Dragons Who Kick…Tail
Since I’ve recently sent off a novel featuring black belts and have also been teaching the occasional self defense class, I decided this month’s dragon should be one that I associate with martial arts.
I hoped to find one on my black belt uniform, but settled for a dragon tee I used a lot while training. I picked this one partly for the black background. Can you guess the important distinguisher between a black belt’s uniform and an underbelt’s uniform? Aside from the belt, of course. An underbelt has to wear white while upper belts can wear somewhat darker colors (red and blue, but not together) and black belts can wear black. The advantage of wearing black should be obvious to anyone who’s put in sparring time–they don’t show blood. Because, you know, laundering stains is for underbelts, and so is bleeding! lol
If I had the chance to get a black belt all over again, from scratch, it would probably be Brazilian Jujitso, though I’d also take one in Muay Thai and Shorin-ryu Karate. To be perfectly honest…Tae Kwon Do would not be first on my list, although the way we did it, with a good dose of judo, a large helping of karate, and a sampling of anything else with practical self defense application is nothing to sneeze at. Truth is, I’d love to get a belt in most martial arts forms, in addition to pursuing my knighthood in European Martial Arts. What can I say? I’ve never met a martial art that didn’t fascinate.
But what my dragon has come to represent for me is the virtues I try to encourage students to live in my self defense classes–specifically a handful of the virtues taught to the young people of my church. What have virtue and self defense got to do with each other? Well, if you have a sense of your own Self Worth, you don’t hang around with people who are going to turn on you, pass you off to the highest bidder, or stab you in the back. If you understand Choice and Accountability, you won’t deny the probable outcomes of those choices that might sound exciting and fun but also put you in harms way. And if you have Integrity, you are honest with yourself and others–which allows you to truthfully evaluate a person’s influence on you or the level you should trust that person, as well as your own weaknesses and fears. All of these virtues can go a long way toward keeping a young person or adult from those situations and circumstances in which self defense will be necessary. While I also teach a few breakaway moves in my classes and provide information as to dangers the women may be unaware of, I mostly advocate prevention and wise judgement. Not so interesting as flashy moves, but a lot more likely to be useful.
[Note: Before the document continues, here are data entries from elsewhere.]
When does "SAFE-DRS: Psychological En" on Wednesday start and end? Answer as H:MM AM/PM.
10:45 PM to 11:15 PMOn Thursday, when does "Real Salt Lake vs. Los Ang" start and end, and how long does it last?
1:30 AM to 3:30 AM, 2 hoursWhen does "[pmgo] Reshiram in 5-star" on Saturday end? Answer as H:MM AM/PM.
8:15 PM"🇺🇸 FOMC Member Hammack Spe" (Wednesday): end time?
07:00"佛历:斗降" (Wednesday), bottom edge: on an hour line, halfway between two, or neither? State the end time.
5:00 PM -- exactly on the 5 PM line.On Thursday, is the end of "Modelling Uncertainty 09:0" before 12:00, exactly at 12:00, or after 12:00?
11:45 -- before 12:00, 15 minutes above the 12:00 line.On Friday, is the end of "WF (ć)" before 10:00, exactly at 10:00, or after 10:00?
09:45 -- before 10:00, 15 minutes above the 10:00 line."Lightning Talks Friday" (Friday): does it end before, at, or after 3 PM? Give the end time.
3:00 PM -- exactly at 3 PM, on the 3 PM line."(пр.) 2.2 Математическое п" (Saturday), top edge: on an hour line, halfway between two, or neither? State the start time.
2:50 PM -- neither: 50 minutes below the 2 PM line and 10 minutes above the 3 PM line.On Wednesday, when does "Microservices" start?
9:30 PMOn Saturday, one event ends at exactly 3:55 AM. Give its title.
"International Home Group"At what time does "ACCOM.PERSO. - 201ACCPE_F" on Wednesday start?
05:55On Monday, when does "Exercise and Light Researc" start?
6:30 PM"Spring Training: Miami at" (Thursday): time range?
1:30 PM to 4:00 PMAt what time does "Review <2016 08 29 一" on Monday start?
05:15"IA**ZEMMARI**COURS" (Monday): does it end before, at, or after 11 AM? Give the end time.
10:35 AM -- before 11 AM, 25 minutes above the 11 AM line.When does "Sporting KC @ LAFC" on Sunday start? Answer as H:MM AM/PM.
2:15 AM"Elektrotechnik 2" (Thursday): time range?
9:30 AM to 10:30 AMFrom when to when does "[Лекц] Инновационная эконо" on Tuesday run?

And I guess that’s what my dragon has come to mean to me. He’s older, and of oriental origin. He’s not looking for a fight, though he’s capable of handling one. He doesn’t need to breathe fire because he doesn’t go looking for trouble, but all anyone need do is look him in the eye and they’ll have no doubt of his majestic nature. To me, this epotimizes what true self defense should be all about, and also the core of martial arts.